WORK REQUEST:
Answer these questions from the accounting passage below.
(a) Which costs directly related to the construction of assets are capitalized?
(b) What is compared to measure asset recoverability?
(c) In which expense is compensation expense on restricted common units recognized?

We capitalize certain costs directly related to the construction of assets, including internal labor costs, interest and engineering costs. Upon disposition or retirement of property, plant and equipment, any gain or loss is charged to operations.

We evaluate the recoverability of our property, plant and equipment when events or circumstances such as economic obsolescence, the business climate, legal and other factors indicate we may not recover the carrying amount of the assets. Asset recoverability is measured by comparing the carrying value of the asset with the asset’s expected future undiscounted cash flows. These cash flow estimates require us to make projections and assumptions for many years into the future for pricing, demand, competition, operating cost and other factors. If the carrying amount exceeds the expected future undiscounted cash flows we recognize an impairment loss to write down the carrying amount of the asset to its fair value as determined by quoted market prices in active markets or present value techniques if quotes are unavailable. The determination of the fair value using present value techniques requires us to make projections and assumptions regarding the probability of a range of outcomes and the rates of interest used in the present value calculations. Any changes we make to these projections and assumptions could result in significant revisions to our evaluation of recoverability of our property, plant and equipment.

Unit-Based Employee Compensation. We award share-based compensation to non-management directors in the form of restricted common units, which are deemed to be equity awards. Compensation expense on restricted common units is measured by the fair value of the award at the date of grant. Compensation expense is recognized in general and administrative expense over the requisite service period of each award. See Note 10.

THE DATA:

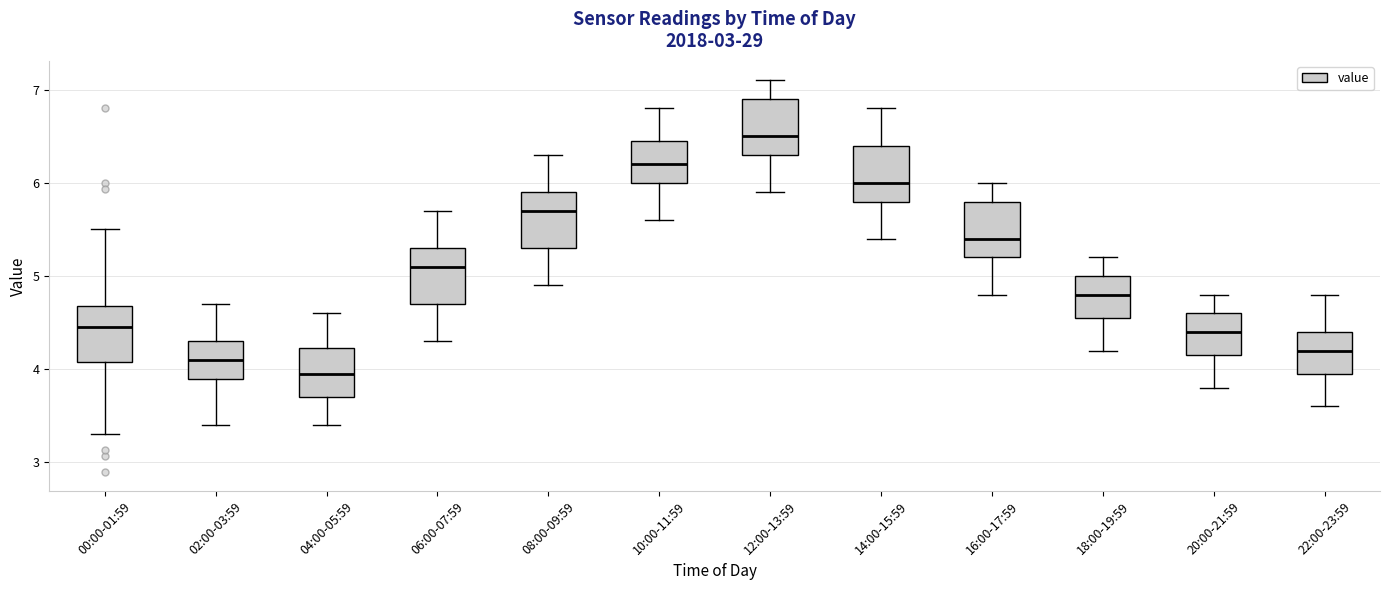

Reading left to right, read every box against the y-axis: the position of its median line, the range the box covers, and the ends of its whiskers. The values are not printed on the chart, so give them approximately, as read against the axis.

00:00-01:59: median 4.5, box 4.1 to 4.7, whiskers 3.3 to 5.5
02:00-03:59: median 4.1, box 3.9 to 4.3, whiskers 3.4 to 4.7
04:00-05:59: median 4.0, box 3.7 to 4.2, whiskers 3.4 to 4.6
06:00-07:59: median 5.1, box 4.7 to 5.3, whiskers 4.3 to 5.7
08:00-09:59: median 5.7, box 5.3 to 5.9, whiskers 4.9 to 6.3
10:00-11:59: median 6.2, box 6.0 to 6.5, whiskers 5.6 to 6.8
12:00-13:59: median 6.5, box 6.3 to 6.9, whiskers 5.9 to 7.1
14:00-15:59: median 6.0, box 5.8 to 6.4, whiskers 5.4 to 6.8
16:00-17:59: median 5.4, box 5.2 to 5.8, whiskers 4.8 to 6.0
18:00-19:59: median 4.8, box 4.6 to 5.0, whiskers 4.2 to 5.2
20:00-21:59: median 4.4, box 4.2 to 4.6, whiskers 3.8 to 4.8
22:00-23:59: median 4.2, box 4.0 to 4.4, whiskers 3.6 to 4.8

* * *

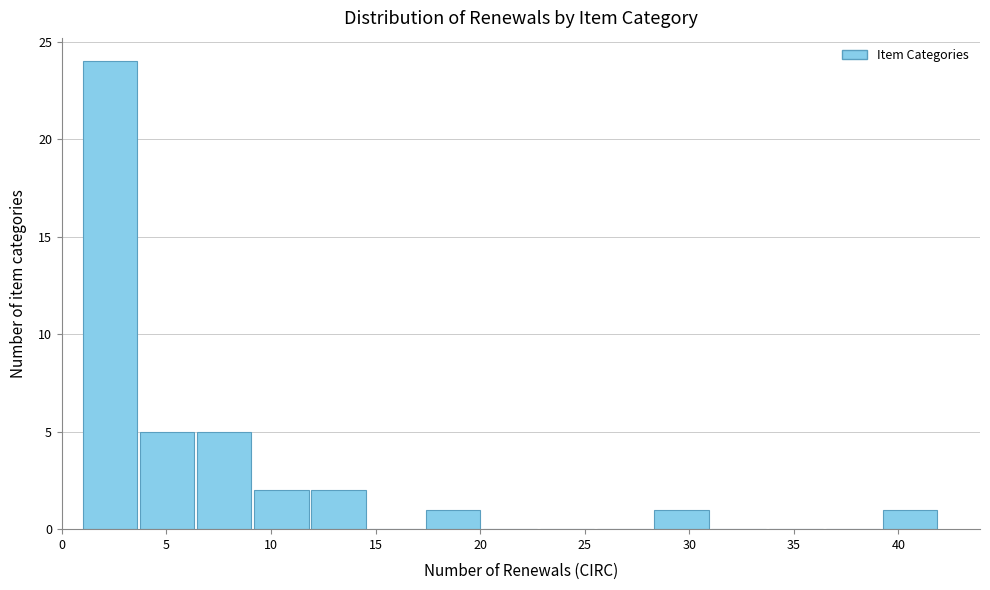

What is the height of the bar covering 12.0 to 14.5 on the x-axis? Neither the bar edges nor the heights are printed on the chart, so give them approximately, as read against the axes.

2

RESPONSE:
(a) Internal labor costs, interest and engineering costs.
(b) The carrying value of the asset and the asset's expected future undiscounted cash flows.
(c) General and administrative expense.